На несколько секунд в кабинете воцарилась тишина. Наконец миссис Палмер произнесла:
– Конечно. – Она внимательно посмотрела на него и добавила: – Наша дорогая Ева все еще очень красива. – Странная улыбка заиграла на ее губах, и ее глаза зажглись от жадности и предвкушения наживы. – Вы хотите, чтобы я предоставила вам отдельную комнату?
Первым желанием Йена было встать и наградить эту даму пощечиной. Но вряд ли после такого ему дадут освободить Еву. Куда он попал? В бордель? Йен был вынужден с ужасом признать, что, вполне возможно, так оно и было. В конце концов, миссис Палмер назвала свое заведение «домом секретов». А тайны могли принимать самые разные формы. Он был готов разнести лечебницу в щепки, только чтобы забрать Еву с собой.
– Да, отдельная комната подойдет мне больше всего.
Миссис Палмер едва заметно кивнула. Ее ладонь бережно погладила лежащую на столе бухгалтерскую книгу.
– Вы не скупитесь, чтобы леди Кэри была в полной безопасности, и мы очень ценим вашу помощь.

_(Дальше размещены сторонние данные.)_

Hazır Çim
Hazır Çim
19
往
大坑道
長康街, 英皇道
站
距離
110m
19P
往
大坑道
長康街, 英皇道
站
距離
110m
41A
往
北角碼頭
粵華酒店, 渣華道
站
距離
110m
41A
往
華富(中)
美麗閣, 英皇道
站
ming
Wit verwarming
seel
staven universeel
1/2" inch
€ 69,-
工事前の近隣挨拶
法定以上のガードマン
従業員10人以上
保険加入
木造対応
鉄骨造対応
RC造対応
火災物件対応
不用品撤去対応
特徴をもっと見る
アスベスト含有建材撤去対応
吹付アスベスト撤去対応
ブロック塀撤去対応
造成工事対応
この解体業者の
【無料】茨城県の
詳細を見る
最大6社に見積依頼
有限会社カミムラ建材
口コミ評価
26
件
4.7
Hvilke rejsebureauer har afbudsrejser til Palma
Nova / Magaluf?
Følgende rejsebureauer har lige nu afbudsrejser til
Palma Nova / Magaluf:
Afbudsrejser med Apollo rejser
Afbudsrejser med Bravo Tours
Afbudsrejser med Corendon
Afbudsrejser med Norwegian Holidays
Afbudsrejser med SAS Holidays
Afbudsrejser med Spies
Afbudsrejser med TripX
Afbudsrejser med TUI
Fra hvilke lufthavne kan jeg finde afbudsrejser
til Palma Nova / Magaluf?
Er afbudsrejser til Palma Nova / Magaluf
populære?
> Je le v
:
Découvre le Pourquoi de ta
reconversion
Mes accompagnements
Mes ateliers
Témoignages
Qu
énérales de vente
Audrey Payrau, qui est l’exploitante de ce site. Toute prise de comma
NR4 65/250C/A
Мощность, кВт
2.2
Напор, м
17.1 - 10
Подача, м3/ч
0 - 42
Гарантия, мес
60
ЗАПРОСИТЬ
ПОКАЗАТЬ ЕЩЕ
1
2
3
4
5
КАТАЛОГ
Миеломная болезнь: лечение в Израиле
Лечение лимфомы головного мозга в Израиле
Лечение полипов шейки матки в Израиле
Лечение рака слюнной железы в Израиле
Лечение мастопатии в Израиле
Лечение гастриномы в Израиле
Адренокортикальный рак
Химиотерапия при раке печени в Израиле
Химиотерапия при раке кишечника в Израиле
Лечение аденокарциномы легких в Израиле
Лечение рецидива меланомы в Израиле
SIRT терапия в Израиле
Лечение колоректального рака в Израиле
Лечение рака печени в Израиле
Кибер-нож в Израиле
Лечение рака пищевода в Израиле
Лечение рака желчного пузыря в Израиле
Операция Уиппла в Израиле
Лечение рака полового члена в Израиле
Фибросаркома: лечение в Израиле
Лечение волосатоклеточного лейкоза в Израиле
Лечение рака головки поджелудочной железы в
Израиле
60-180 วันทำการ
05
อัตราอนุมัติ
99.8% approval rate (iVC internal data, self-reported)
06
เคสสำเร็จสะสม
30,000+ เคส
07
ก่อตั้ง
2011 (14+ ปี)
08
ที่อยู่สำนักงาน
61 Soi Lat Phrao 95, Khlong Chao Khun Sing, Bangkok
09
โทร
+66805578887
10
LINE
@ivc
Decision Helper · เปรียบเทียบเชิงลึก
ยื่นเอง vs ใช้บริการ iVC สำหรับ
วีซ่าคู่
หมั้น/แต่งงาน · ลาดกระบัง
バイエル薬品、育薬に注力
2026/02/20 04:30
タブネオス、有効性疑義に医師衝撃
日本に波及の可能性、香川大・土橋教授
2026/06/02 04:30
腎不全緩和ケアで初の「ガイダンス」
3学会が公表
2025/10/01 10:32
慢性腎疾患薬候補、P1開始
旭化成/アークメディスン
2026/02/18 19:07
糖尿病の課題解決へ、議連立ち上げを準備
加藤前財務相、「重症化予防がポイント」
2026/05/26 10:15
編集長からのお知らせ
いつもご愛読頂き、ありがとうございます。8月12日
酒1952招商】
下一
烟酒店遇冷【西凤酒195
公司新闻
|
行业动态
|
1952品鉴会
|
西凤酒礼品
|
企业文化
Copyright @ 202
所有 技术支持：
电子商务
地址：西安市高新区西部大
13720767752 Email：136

Значит, Томас не скупится, да? Он щедро оплачивает молчание миссис Палмер. Впрочем, для таких, как Томас, сумасшедшая женщина правда была отвратительной тайной, которую следует во что бы то ни стало спрятать от посторонних. Светское общество станет смаковать такую скандальную новость, как собака обсасывает кость до тех пор, пока на ней вообще не останется мяса. Семья, тронутая безумием – так люди теперь будут смотреть на род Кэри. И станут избегать тех, кто носит это имя.
Йен переменил позу и улыбнулся миссис Палмер. Это была особая улыбка. Такая, с которой храбрец смотрел на своего врага, решившего притвориться другом. Решительная и дерзкая.
– Тогда отведите меня к ней.
Женщина откинулась на спинку кресла и сказала:
– Сначала нам нужно забрать ее со двора, милорд. Ева на прогулке. Как только она будет готова к встрече, мы вас позовем.
От приступа ярости у Йена пересохло в горле. Но он изо всех сил сдерживался и думал только о цели, которая привела его сюда. Думал о Еве и ее свободе.
Ева всегда была полна жизни и затевала все их проказы. Она бегала, каталась на лошади и играла в игры, которые совсем не подходили для девочки. Теперь же ее выгуливали как собаку на поводке или застоявшуюся лошадь на аркане.
– Вам это подходит? – спросила миссис Палмер, наклонив голову.
– Вполне.
Йену бы больше подошло проучить сидевшую перед ним женщину, но тогда бы его шансы увезти отсюда Еву резко уменьшились. Нет, он будет сохранять спокойствие, чего бы это ему ни стоило, и вытащит ее из этого страшного места. Безумна она или нет, не важно. Главное – дать ей свободу.